It’s easy to compare the differences between train and air travel.

Speed and cost are the obvious ones, which reminds me of the old consultant’s saw: “Quality, Speed or Price, choose any two.”

Meaning that you can choose two of those, but the third is likely to suffer.

When it comes to long-distance public transportation, most people tend to choose speed, unless they’re going from NW Montana to Salt Lake, Seattle or Portland with a car-sized group of staff members.

Making the speed / quality / price choice
Recently I had that choice to make and decided to try Amtrak. My wife and I recently became empty nesters and had wondered about taking the train the next time we went somewhere.

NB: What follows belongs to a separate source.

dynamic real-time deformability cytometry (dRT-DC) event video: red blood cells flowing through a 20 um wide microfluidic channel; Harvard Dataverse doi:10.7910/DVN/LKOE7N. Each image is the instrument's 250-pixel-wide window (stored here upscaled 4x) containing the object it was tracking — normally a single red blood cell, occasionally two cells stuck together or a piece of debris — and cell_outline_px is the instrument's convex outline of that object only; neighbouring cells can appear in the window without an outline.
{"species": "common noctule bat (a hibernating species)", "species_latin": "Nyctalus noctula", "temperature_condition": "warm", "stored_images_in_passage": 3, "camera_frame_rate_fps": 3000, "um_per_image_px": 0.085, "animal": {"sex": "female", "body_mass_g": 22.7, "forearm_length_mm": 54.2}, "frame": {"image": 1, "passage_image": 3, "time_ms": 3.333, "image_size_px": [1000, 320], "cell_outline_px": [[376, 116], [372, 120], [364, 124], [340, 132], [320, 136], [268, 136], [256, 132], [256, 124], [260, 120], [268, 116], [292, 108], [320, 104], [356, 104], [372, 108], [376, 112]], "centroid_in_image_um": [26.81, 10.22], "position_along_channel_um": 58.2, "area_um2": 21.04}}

Being the family guinea pig, I took Amtrak’s Empire Builder home from Portland after driving with my youngest (in his rig) to drop him off at college.

Returning on Amtrak wasn’t just the slow, cheap choice – it was the obvious one: Board at 5:00 pm in Portland, avoid a 12 hour drive after three long days, spend less on train fare than on gas and do all of that without any effort on my part (ie: get on the train and ride home vs. flog my rig all the way home, get tired, get a room and end up using up a decent chunk of two days traveling.

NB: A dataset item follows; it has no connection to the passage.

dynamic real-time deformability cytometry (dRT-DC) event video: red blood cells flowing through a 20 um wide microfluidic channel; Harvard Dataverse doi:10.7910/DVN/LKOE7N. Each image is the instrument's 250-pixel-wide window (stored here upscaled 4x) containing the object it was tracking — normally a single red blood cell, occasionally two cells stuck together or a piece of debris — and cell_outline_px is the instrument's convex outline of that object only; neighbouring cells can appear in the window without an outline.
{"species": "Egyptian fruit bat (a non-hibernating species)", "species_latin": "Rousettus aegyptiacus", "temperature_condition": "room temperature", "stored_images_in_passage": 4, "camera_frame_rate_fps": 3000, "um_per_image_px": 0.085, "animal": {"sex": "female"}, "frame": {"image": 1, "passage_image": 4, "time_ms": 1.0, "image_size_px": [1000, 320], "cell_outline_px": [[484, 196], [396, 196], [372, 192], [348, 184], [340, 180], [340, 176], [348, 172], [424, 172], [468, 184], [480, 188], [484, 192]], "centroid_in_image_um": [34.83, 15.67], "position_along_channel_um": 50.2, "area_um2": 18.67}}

I wasn’t too worried about being on time to the minute. I was on a train *because* my schedule was a little flexible. I’d heard a fair share of horror stories about late trains from folks in the Midwest and East, so I wasn’t exactly ready for the seriously-on-time that I experienced.

The Amtrak Experience
What I was really interested in was comparing the customer / passenger experience between Amtrak and the last few airline trips I’ve taken.

On an airplane, you get “beat up”, annoyed, hot, cramped, belittled and so on. By the time you get in your seat, you’ll often find passengers in a detached, staring-at-nothing, “how many minutes till it ends” state of mind.

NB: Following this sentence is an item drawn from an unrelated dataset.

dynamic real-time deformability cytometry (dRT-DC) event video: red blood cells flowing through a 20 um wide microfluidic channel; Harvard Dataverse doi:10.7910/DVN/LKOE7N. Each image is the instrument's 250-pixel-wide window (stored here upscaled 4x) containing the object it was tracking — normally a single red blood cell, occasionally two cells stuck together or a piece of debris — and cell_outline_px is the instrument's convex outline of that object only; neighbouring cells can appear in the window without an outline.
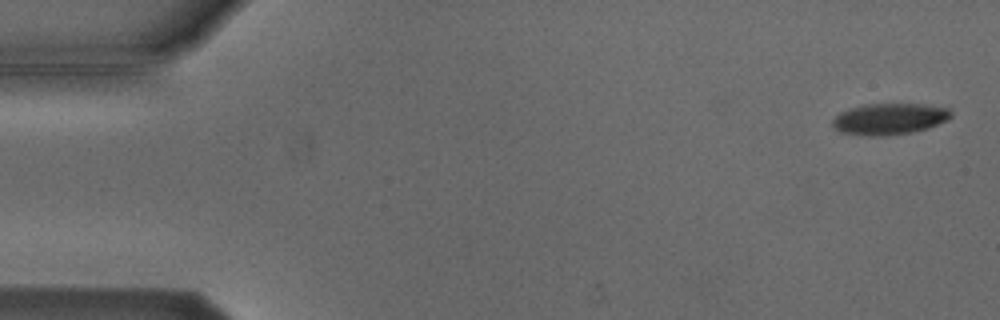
{"species": "Egyptian fruit bat (a non-hibernating species)", "species_latin": "Rousettus aegyptiacus", "temperature_condition": "cold", "stored_images_in_passage": 5, "camera_frame_rate_fps": 3000, "um_per_image_px": 0.085, "animal": {"sex": "male"}, "frame": {"image": 1, "passage_image": 1, "time_ms": 0.0, "image_size_px": [1000, 320], "cell_outline_px": [[952, 116], [948, 120], [928, 128], [912, 132], [880, 136], [868, 136], [840, 132], [832, 128], [832, 120], [840, 112], [852, 108], [868, 104], [924, 104], [948, 108], [952, 112]], "centroid_in_image_um": [75.6, 10.11], "position_along_channel_um": 9.4, "area_um2": 21.62}}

It’s not that the people are bad, I think a lot of it is the series of annoyances and inconveniences that people are submitted to prior to takeoff.

On the train, it’s like another planet. It’s like a big traveling party and a sleepover rolled into one – and the seats are bigger.

The big traveling party is in the observation car, where you might see people playing Uno, Scrabble, Texas Hold-Em, or just talking with a crowd of people they just met. The dining car is like a cafe with too few seats, so you sit where the empty chairs are – even if someone’s in mid-meal – and it’s ok.

The cattle car isn’t the cattle car
If you didn’t know better, you’d think someone hired the “Evil Captain Kirk” version of Temple Grandin to design the process of getting people from their cars, through ticketing, past security and onto a plane.

It’s not the speed, it’s the how and the what.

On Amtrak, it’s given that everything (and I mean *everything*) is slower – yet on time, in my limited experience.

The experience is far less tense and there is none of the “We just need to get through it, so you’re just gonna take it” that you get when flying. My impression is that you’re far less likely to run into the Evil Kirk.

Why?
Sure, there are some folks in the airline business who are pleasant, friendly and happy to help. On Amtrak, almost everyone seems that way.

Both groups are obviously under pressure to produce. Neither is raking in the profits. Neither has excuses. They just do what they do.

The process is what makes the difference between the experience found by your customers vs. your competitors’.

Take nothing for granted about your processes.